***** Records supplied

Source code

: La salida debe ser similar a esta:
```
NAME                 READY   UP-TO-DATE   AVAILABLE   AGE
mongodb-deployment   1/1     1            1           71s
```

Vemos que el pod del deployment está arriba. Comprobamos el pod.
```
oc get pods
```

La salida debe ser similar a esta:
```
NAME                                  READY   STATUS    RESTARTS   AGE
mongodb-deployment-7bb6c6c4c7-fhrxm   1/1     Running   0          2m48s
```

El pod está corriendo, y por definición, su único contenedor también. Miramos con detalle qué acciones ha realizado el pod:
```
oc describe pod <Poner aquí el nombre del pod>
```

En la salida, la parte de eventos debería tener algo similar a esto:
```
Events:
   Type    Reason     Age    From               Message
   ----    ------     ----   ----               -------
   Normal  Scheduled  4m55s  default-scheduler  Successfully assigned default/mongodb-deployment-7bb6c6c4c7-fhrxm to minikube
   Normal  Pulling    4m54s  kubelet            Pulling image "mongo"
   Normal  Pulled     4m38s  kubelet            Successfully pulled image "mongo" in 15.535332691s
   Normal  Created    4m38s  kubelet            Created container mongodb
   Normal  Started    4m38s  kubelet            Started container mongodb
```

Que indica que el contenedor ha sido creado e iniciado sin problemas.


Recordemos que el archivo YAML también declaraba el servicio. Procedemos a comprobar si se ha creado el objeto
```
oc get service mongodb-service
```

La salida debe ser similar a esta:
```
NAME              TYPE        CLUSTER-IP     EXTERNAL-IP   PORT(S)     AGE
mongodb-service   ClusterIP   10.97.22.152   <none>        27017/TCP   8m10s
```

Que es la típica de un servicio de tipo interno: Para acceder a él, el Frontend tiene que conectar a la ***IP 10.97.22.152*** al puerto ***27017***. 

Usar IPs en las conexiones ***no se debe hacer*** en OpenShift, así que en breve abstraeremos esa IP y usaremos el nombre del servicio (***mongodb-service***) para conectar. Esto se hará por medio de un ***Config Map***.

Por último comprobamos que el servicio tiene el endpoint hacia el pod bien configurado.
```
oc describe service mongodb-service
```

**********

**Work request:** What is needed here is the full listing, restated word for word.

**The answer:**
Source code

: La salida debe ser similar a esta:
```
NAME                 READY   UP-TO-DATE   AVAILABLE   AGE
mongodb-deployment   1/1     1            1           71s
```

Vemos que el pod del deployment está arriba. Comprobamos el pod.
```
oc get pods
```

La salida debe ser similar a esta:
```
NAME                                  READY   STATUS    RESTARTS   AGE
mongodb-deployment-7bb6c6c4c7-fhrxm   1/1     Running   0          2m48s
```

El pod está corriendo, y por definición, su único contenedor también. Miramos con detalle qué acciones ha realizado el pod:
```
oc describe pod <Poner aquí el nombre del pod>
```

En la salida, la parte de eventos debería tener algo similar a esto:
```
Events:
   Type    Reason     Age    From               Message
   ----    ------     ----   ----               -------
   Normal  Scheduled  4m55s  default-scheduler  Successfully assigned default/mongodb-deployment-7bb6c6c4c7-fhrxm to minikube
   Normal  Pulling    4m54s  kubelet            Pulling image "mongo"
   Normal  Pulled     4m38s  kubelet            Successfully pulled image "mongo" in 15.535332691s
   Normal  Created    4m38s  kubelet            Created container mongodb
   Normal  Started    4m38s  kubelet            Started container mongodb
```

Que indica que el contenedor ha sido creado e iniciado sin problemas.


Recordemos que el archivo YAML también declaraba el servicio. Procedemos a comprobar si se ha creado el objeto
```
oc get service mongodb-service
```

La salida debe ser similar a esta:
```
NAME              TYPE        CLUSTER-IP     EXTERNAL-IP   PORT(S)     AGE
mongodb-service   ClusterIP   10.97.22.152   <none>        27017/TCP   8m10s
```

Que es la típica de un servicio de tipo interno: Para acceder a él, el Frontend tiene que conectar a la ***IP 10.97.22.152*** al puerto ***27017***. 

Usar IPs en las conexiones ***no se debe hacer*** en OpenShift, así que en breve abstraeremos esa IP y usaremos el nombre del servicio (***mongodb-service***) para conectar. Esto se hará por medio de un ***Config Map***.

Por último comprobamos que el servicio tiene el endpoint hacia el pod bien configurado.
```
oc describe service mongodb-service
```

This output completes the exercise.